Text passage =
It was previously believed that the nickname Leopards first appeared on November 24, 1924, when a writer at the Easton Express-Times referred to the team as the 'Leopards.' The name was first used on campus when Lafayette sports editor George Parkman referred to the team as the 'Leopards' on October 7, 1927. Parkman noticed that other competitors were selecting animal nicknames and decided Lafayette should have one. Given the two different accounts of the nickname 'Leopard', it seems the nickname was slow to resonate with students and alumni.

==History==
Baseball was the first organized sport on campus, with a club formally organized in March 1860. Games would be played amongst the students until Lafayette teams began playing amateur clubs from the region. Lafayette met Lehigh in its first intercollegiate game in October 1869, a 45–45 tie in Easton, and earned its first win against Lehigh, a 31–24 decision in Bethlehem. Lafayette's first non-Lehigh college game was a 26–11 loss to Princeton University in May 1874.

Football appeared on campus in 1878, and did not become fully organized until 1880. The first games took place in 1882, when Lafayette lost to Rutgers University. The team earned its first win ever against Rutgers the following year.

Interest in football became so great that by 1889, a field was needed to handle the crowds and earn revenue for the team to compete against a schedule. The Alumni Advisory Committee was formed to handle all aspects of facilities, management, and equipment fundraising, although players were still largely responsible for their own equipment and health. By 1894, March Field was complete and featured a track meet at the dedication.

Material provided =

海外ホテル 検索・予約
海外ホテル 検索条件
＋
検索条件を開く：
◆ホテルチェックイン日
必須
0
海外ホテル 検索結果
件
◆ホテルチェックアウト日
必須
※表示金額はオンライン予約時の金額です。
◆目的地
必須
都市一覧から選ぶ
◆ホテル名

What you will do =
For the passage on Lafayette sports history, mark each statement yes or no depending on whether it agrees with the passage, and quote the deciding words. (a) Baseball was the first organized sport at Lafayette. (b) Lafayette won its first intercollegiate game against Lehigh. (c) March Field was complete by 1894.

Reply to the task =
(a) Yes: "Baseball was the first organized sport on campus"
(b) No: "a 45–45 tie in Easton"
(c) Yes: "By 1894, March Field was complete"